▸ **Task to carry out**:
Before anything else, drop the pictures; then return exactly the lines from the top of the listing through the line with "Curral de Cima".

▸ **Record set**:
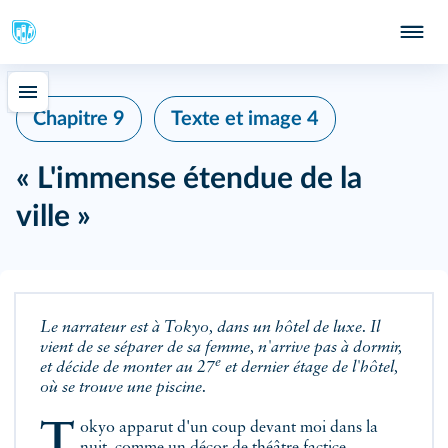
Chapitre 9
Texte et image 4
« L'immense étendue de la
ville »
Le narrateur est à Tokyo, dans un hôtel de luxe. Il
vient de se séparer de sa femme, n'arrive pas à dormir,
e
et décide de monter au 27
et dernier étage de l'hôtel,
où se trouve une piscine.
Tokyo apparut d'un coup devant moi dans la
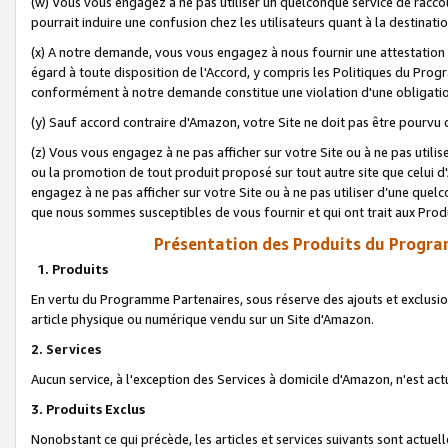
(w) Vous vous engagez à ne pas utiliser un quelconque service de raccou
pourrait induire une confusion chez les utilisateurs quant à la destinati
(x) A notre demande, vous vous engagez à nous fournir une attestation é
égard à toute disposition de l'Accord, y compris les Politiques du Pro
conformément à notre demande constitue une violation d'une obligation
(y) Sauf accord contraire d'Amazon, votre Site ne doit pas être pourvu d
(z) Vous vous engagez à ne pas afficher sur votre Site ou à ne pas util
ou la promotion de tout produit proposé sur tout autre site que celui
engagez à ne pas afficher sur votre Site ou à ne pas utiliser d’une qu
que nous sommes susceptibles de vous fournir et qui ont trait aux Prod
Présentation des Produits du Progra
1. Produits
En vertu du Programme Partenaires, sous réserve des ajouts et exclusion
article physique ou numérique vendu sur un Site d'Amazon.
2. Services
Aucun service, à l'exception des Services à domicile d'Amazon, n'est ac
3. Produits Exclus
Nonobstant ce qui précède, les articles et services suivants sont actuel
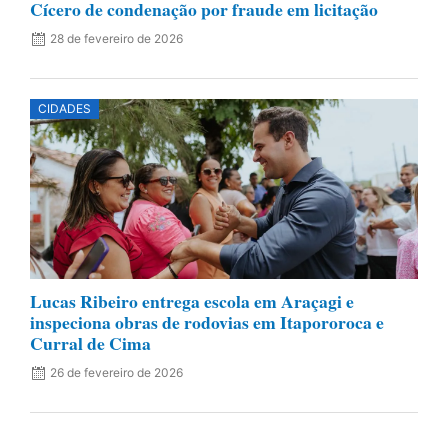
Cícero de condenação por fraude em licitação
28 de fevereiro de 2026
CIDADES
Lucas Ribeiro entrega escola em Araçagi e
inspeciona obras de rodovias em Itapororoca e
Curral de Cima
26 de fevereiro de 2026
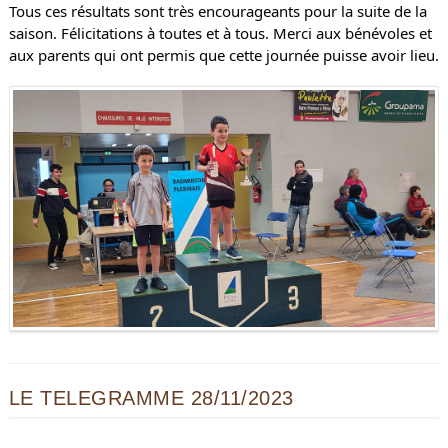
Tous ces résultats sont très encourageants pour la suite de la
saison. Félicitations à toutes et à tous. Merci aux bénévoles et
aux parents qui ont permis que cette journée puisse avoir lieu.
LE TELEGRAMME 28/11/2023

▸ **Your solution**:
Chapitre 9
Texte et image 4
« L'immense étendue de la
ville »
Le narrateur est à Tokyo, dans un hôtel de luxe. Il
vient de se séparer de sa femme, n'arrive pas à dormir,
e
et décide de monter au 27
et dernier étage de l'hôtel,
où se trouve une piscine.
Tokyo apparut d'un coup devant moi dans la
(w) Vous vous engagez à ne pas utiliser un quelconque service de raccou
pourrait induire une confusion chez les utilisateurs quant à la destinati
(x) A notre demande, vous vous engagez à nous fournir une attestation é
égard à toute disposition de l'Accord, y compris les Politiques du Pro
conformément à notre demande constitue une violation d'une obligation
(y) Sauf accord contraire d'Amazon, votre Site ne doit pas être pourvu d
(z) Vous vous engagez à ne pas afficher sur votre Site ou à ne pas util
ou la promotion de tout produit proposé sur tout autre site que celui
engagez à ne pas afficher sur votre Site ou à ne pas utiliser d’une qu
que nous sommes susceptibles de vous fournir et qui ont trait aux Prod
Présentation des Produits du Progra
1. Produits
En vertu du Programme Partenaires, sous réserve des ajouts et exclusion
article physique ou numérique vendu sur un Site d'Amazon.
2. Services
Aucun service, à l'exception des Services à domicile d'Amazon, n'est ac
3. Produits Exclus
Nonobstant ce qui précède, les articles et services suivants sont actuel
Cícero de condenação por fraude em licitação
28 de fevereiro de 2026
CIDADES
Lucas Ribeiro entrega escola em Araçagi e
inspeciona obras de rodovias em Itapororoca e
Curral de Cima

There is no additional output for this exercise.